**AIM OF THE EXERCISE:** Format every line of the items below as a Markdown table with two columns, Row for a running number and Text for the line itself, skipping blank lines. Leave the pictures out of the table.

BEGIN

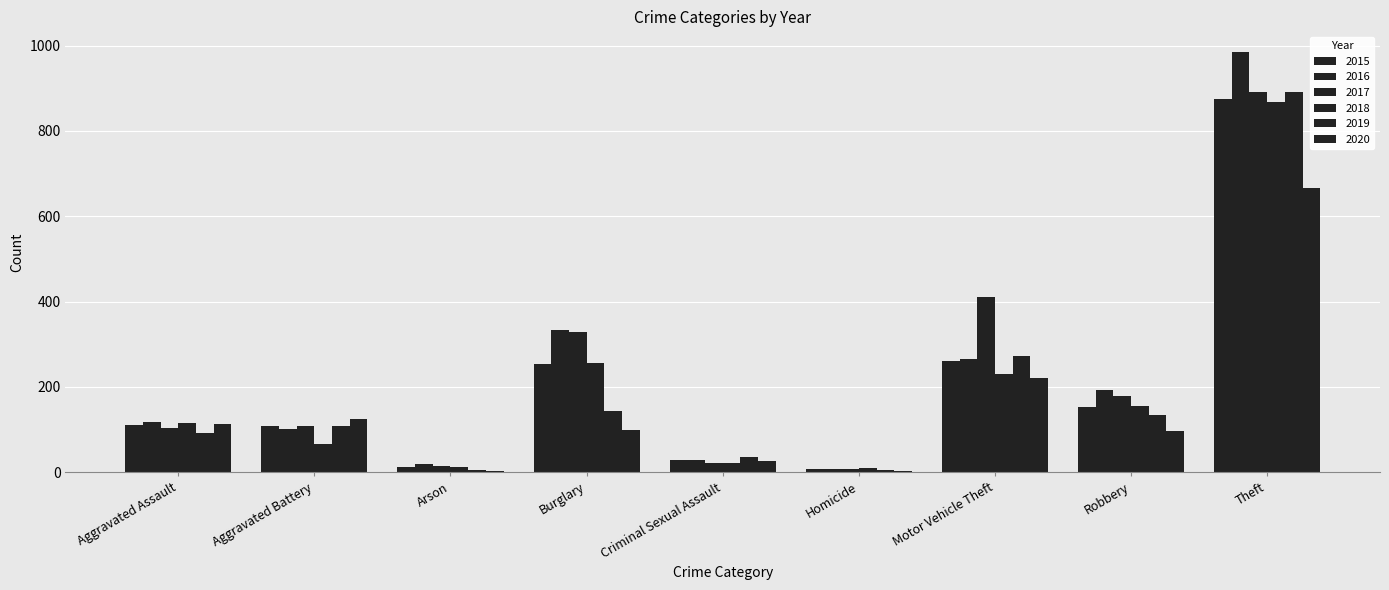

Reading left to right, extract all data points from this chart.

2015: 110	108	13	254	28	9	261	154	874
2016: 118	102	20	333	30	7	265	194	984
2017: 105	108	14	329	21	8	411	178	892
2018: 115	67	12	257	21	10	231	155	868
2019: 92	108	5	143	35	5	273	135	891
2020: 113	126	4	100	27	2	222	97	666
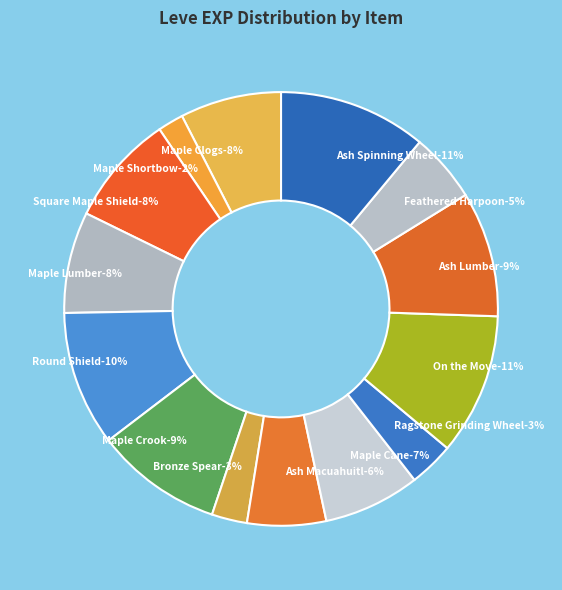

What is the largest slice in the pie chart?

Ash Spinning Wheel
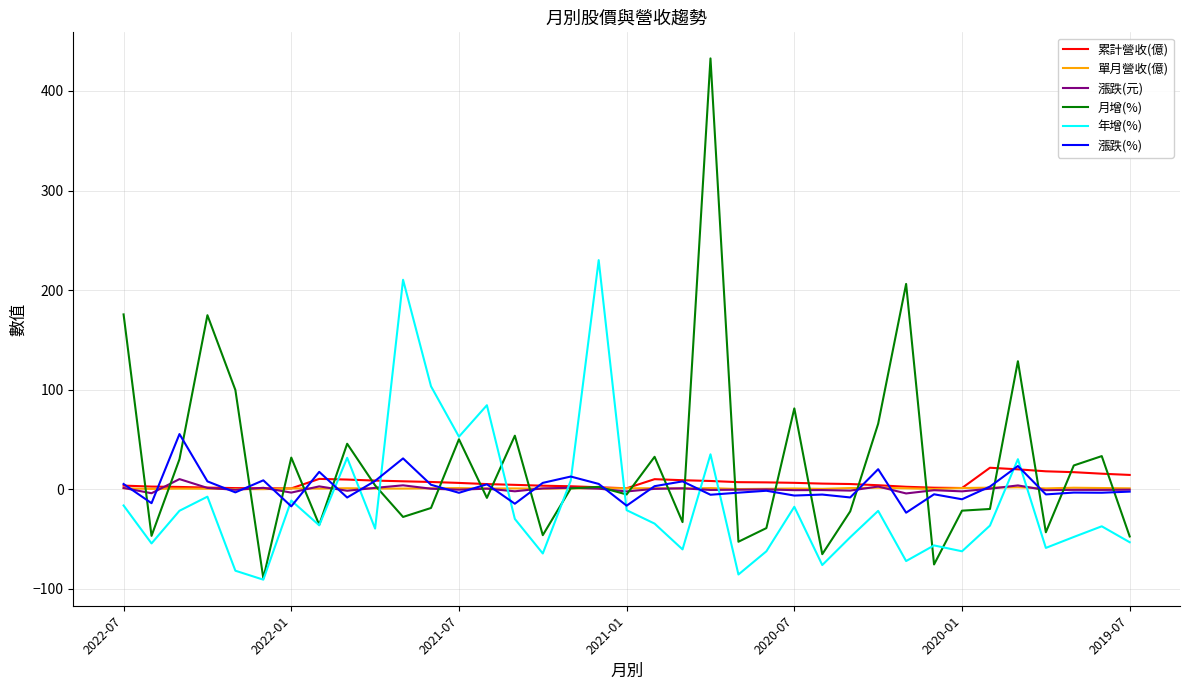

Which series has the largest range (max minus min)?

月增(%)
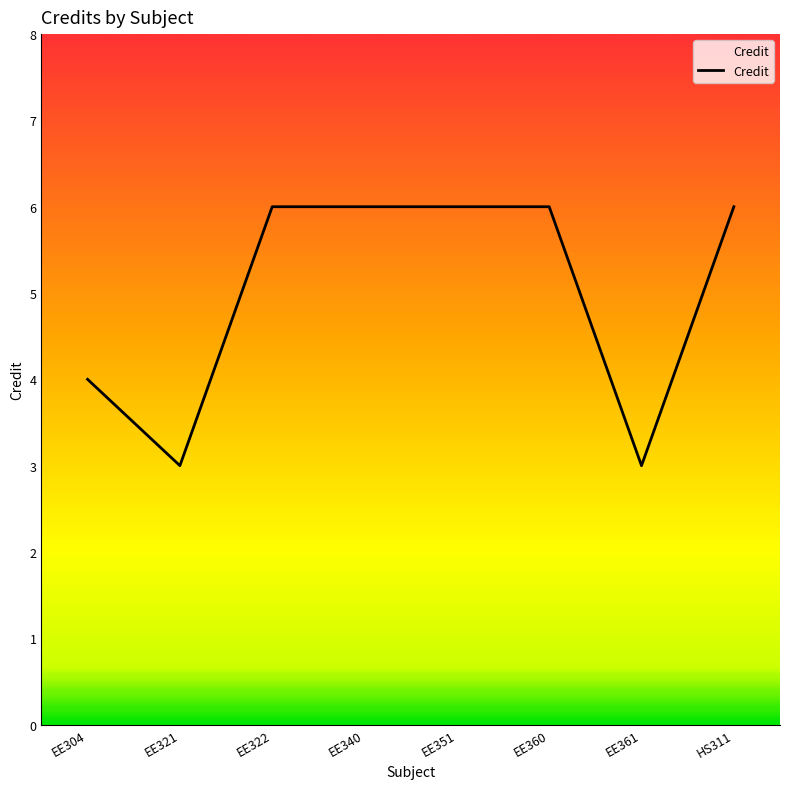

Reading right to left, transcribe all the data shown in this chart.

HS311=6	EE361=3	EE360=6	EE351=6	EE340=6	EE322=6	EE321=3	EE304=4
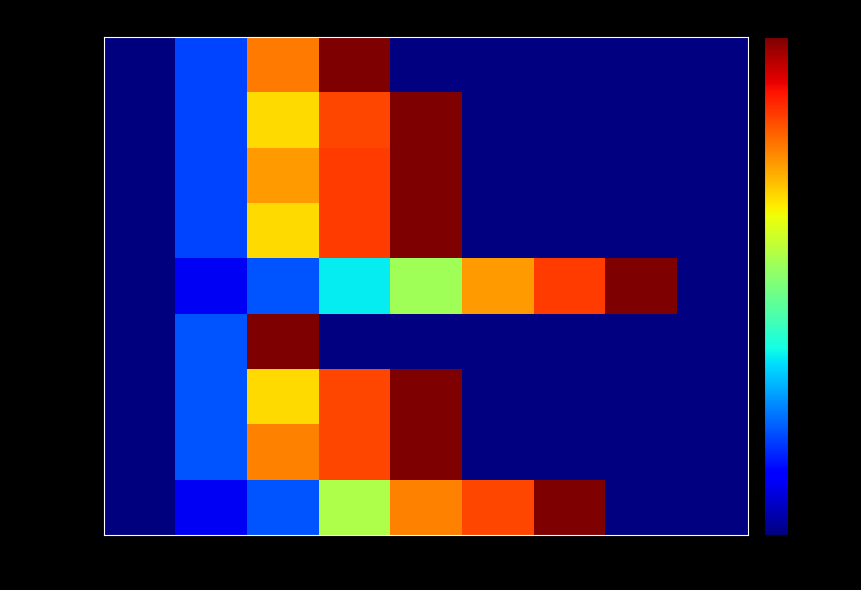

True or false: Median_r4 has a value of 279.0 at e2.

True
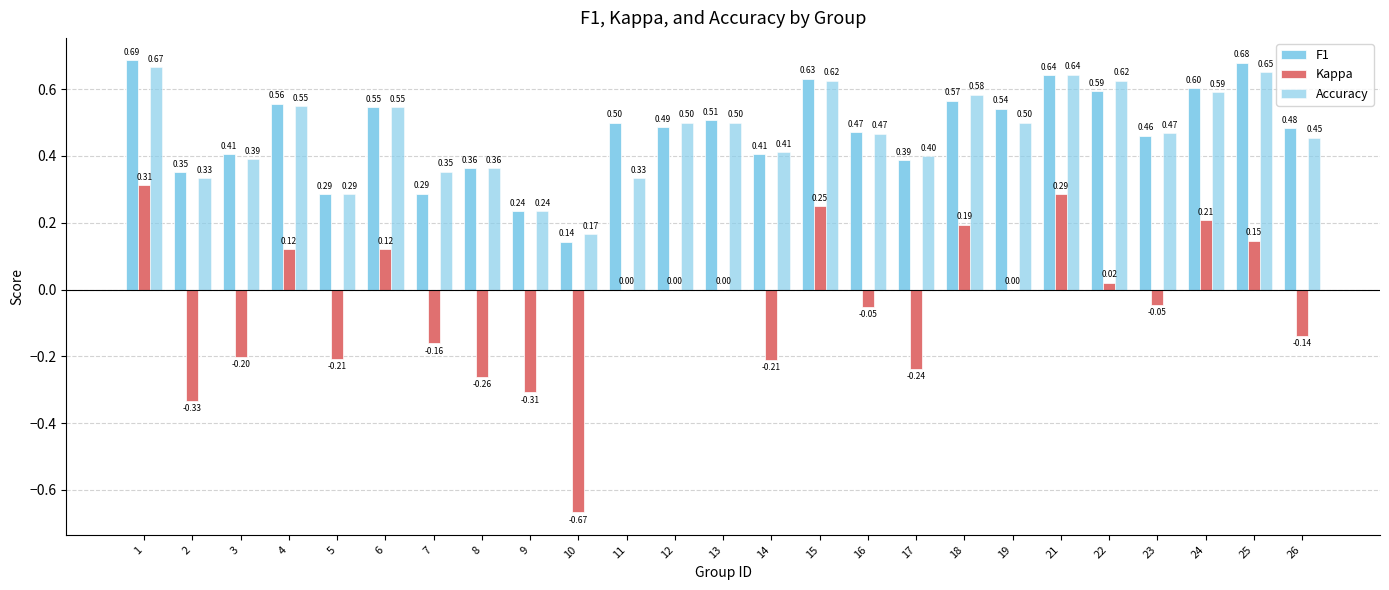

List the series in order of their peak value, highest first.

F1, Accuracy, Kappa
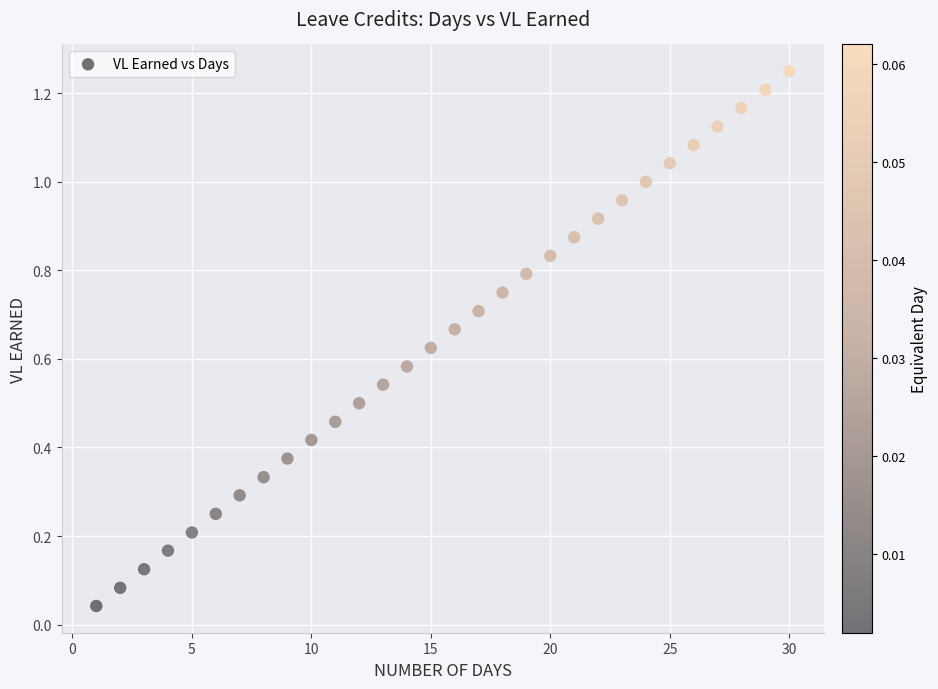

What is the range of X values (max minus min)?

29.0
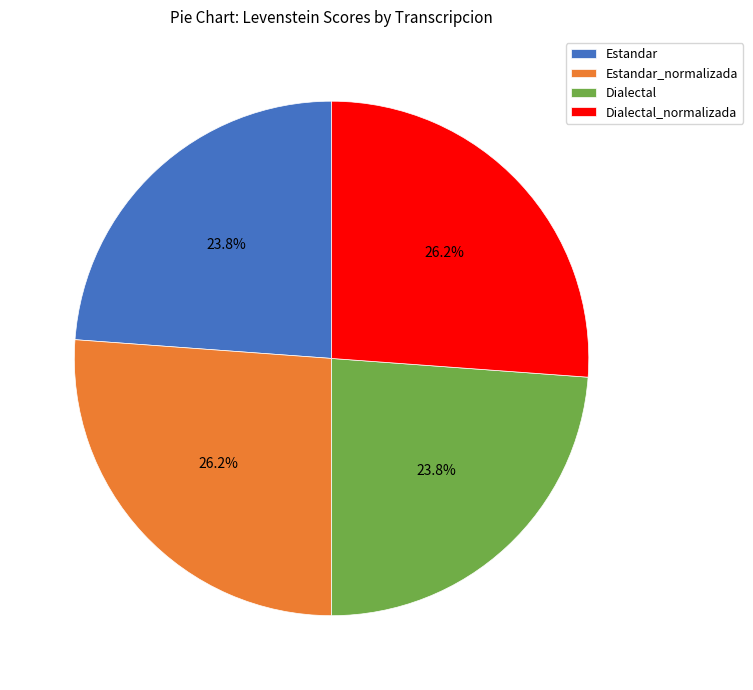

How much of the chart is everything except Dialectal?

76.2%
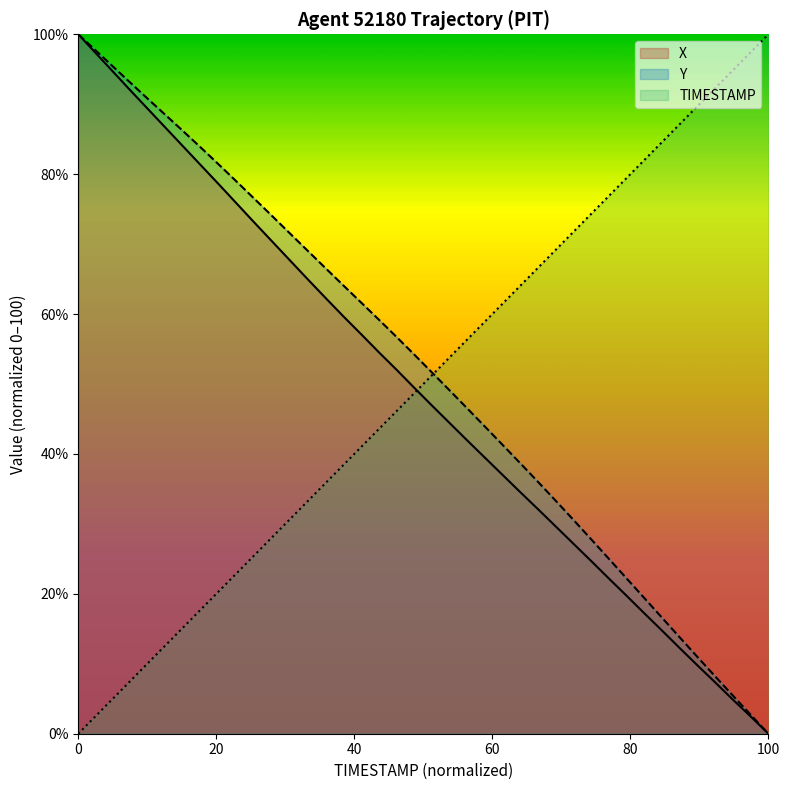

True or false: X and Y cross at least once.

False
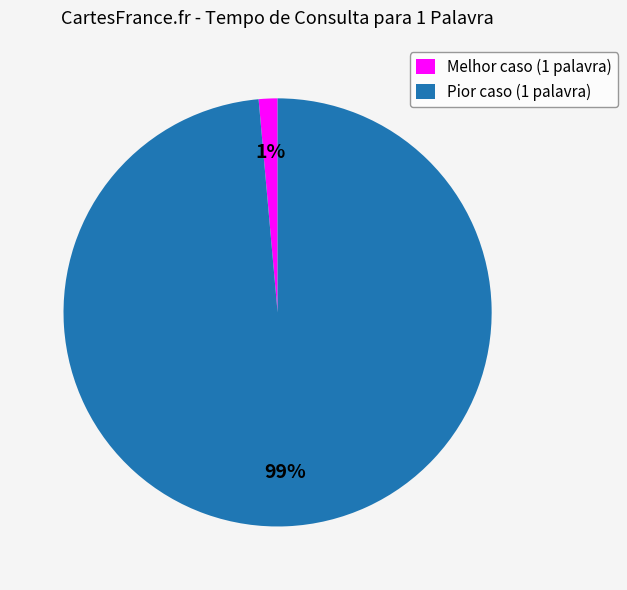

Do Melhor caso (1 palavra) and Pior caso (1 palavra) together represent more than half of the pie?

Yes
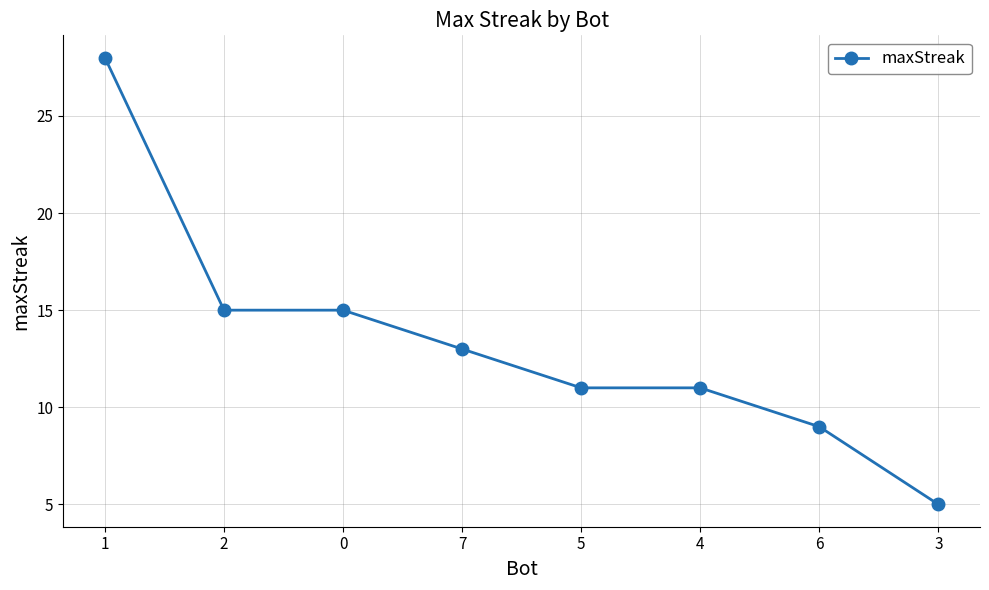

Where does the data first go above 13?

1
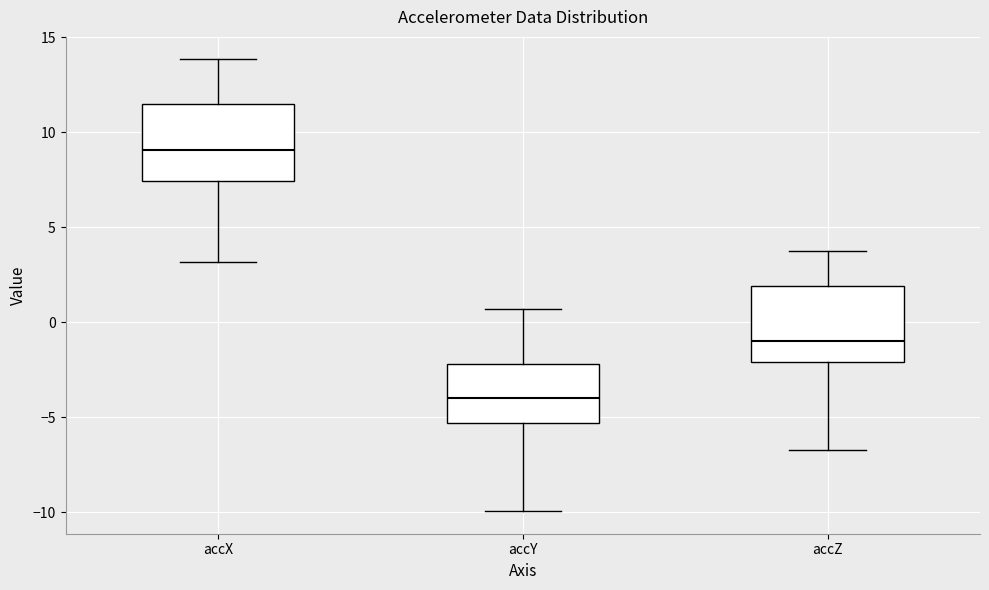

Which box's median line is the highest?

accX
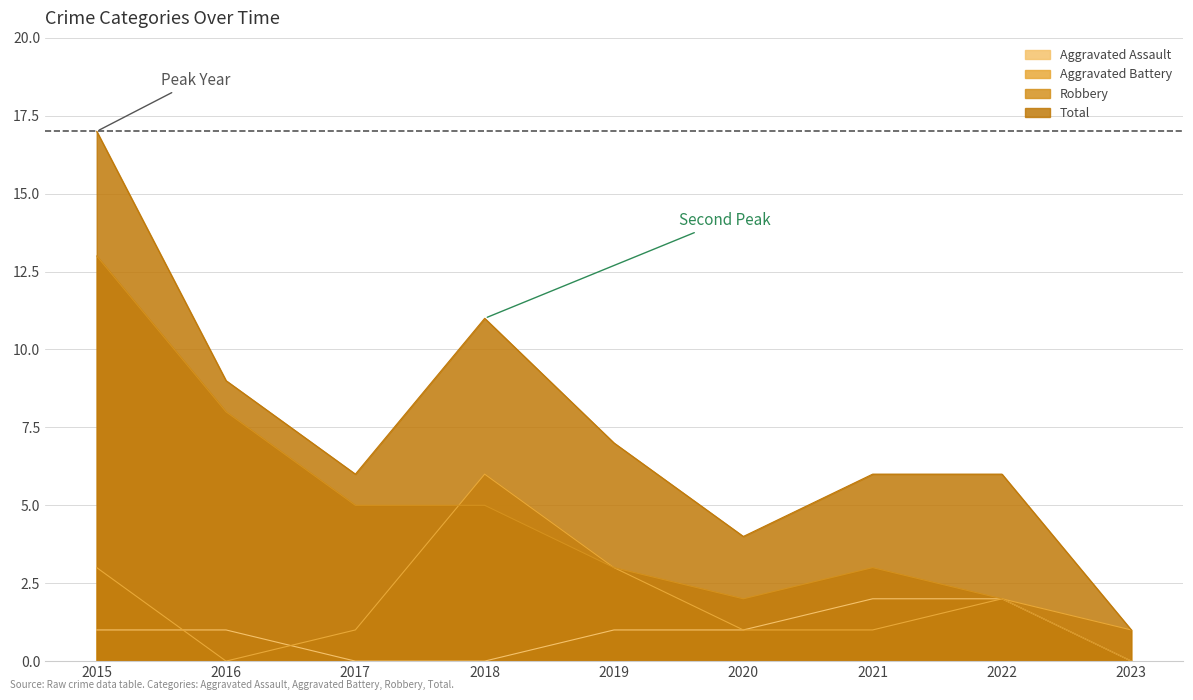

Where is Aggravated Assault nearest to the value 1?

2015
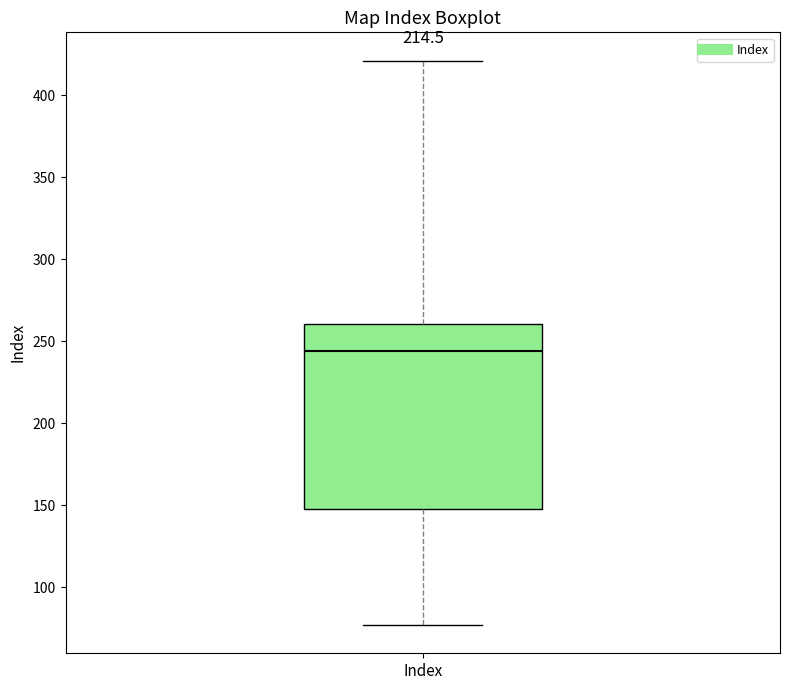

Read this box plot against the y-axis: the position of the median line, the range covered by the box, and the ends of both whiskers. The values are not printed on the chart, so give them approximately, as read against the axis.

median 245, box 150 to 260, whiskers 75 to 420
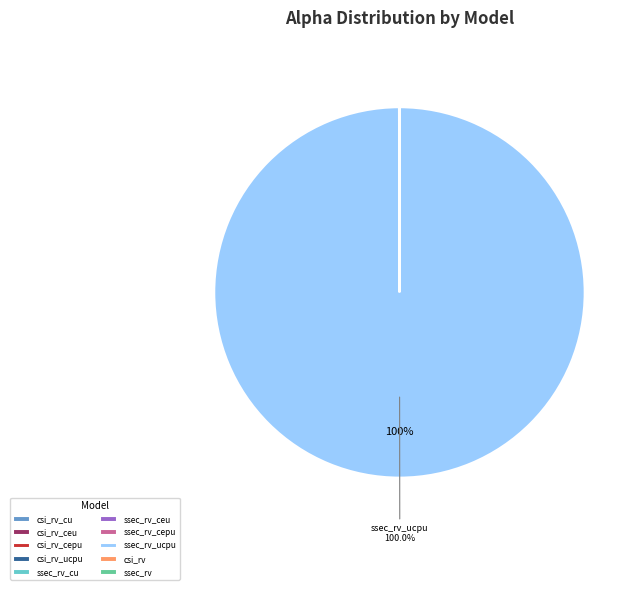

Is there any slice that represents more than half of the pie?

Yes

END

**WRITTEN REPLY:**
| Row | Text |
|---|---|
| 1 | Reading left to right, extract all data points from this chart. |
| 2 | 2015: 110	108	13	254	28	9	261	154	874 |
| 3 | 2016: 118	102	20	333	30	7	265	194	984 |
| 4 | 2017: 105	108	14	329	21	8	411	178	892 |
| 5 | 2018: 115	67	12	257	21	10	231	155	868 |
| 6 | 2019: 92	108	5	143	35	5	273	135	891 |
| 7 | 2020: 113	126	4	100	27	2	222	97	666 |
| 8 | What is the largest slice in the pie chart? |
| 9 | Ash Spinning Wheel |
| 10 | Which series has the largest range (max minus min)? |
| 11 | 月增(%) |
| 12 | Reading right to left, transcribe all the data shown in this chart. |
| 13 | HS311=6	EE361=3	EE360=6	EE351=6	EE340=6	EE322=6	EE321=3	EE304=4 |
| 14 | True or false: Median_r4 has a value of 279.0 at e2. |
| 15 | True |
| 16 | List the series in order of their peak value, highest first. |
| 17 | F1, Accuracy, Kappa |
| 18 | What is the range of X values (max minus min)? |
| 19 | 29.0 |
| 20 | How much of the chart is everything except Dialectal? |
| 21 | 76.2% |
| 22 | True or false: X and Y cross at least once. |
| 23 | False |
| 24 | Do Melhor caso (1 palavra) and Pior caso (1 palavra) together represent more than half of the pie? |
| 25 | Yes |
| 26 | Where does the data first go above 13? |
| 27 | 1 |
| 28 | Which box's median line is the highest? |
| 29 | accX |
| 30 | Where is Aggravated Assault nearest to the value 1? |
| 31 | 2015 |
| 32 | Read this box plot against the y-axis: the position of the median line, the range covered by the box, and the ends of both whiskers. The values are not printed on the chart, so give them approximately, as read against the axis. |
| 33 | median 245, box 150 to 260, whiskers 75 to 420 |
| 34 | Is there any slice that represents more than half of the pie? |
| 35 | Yes |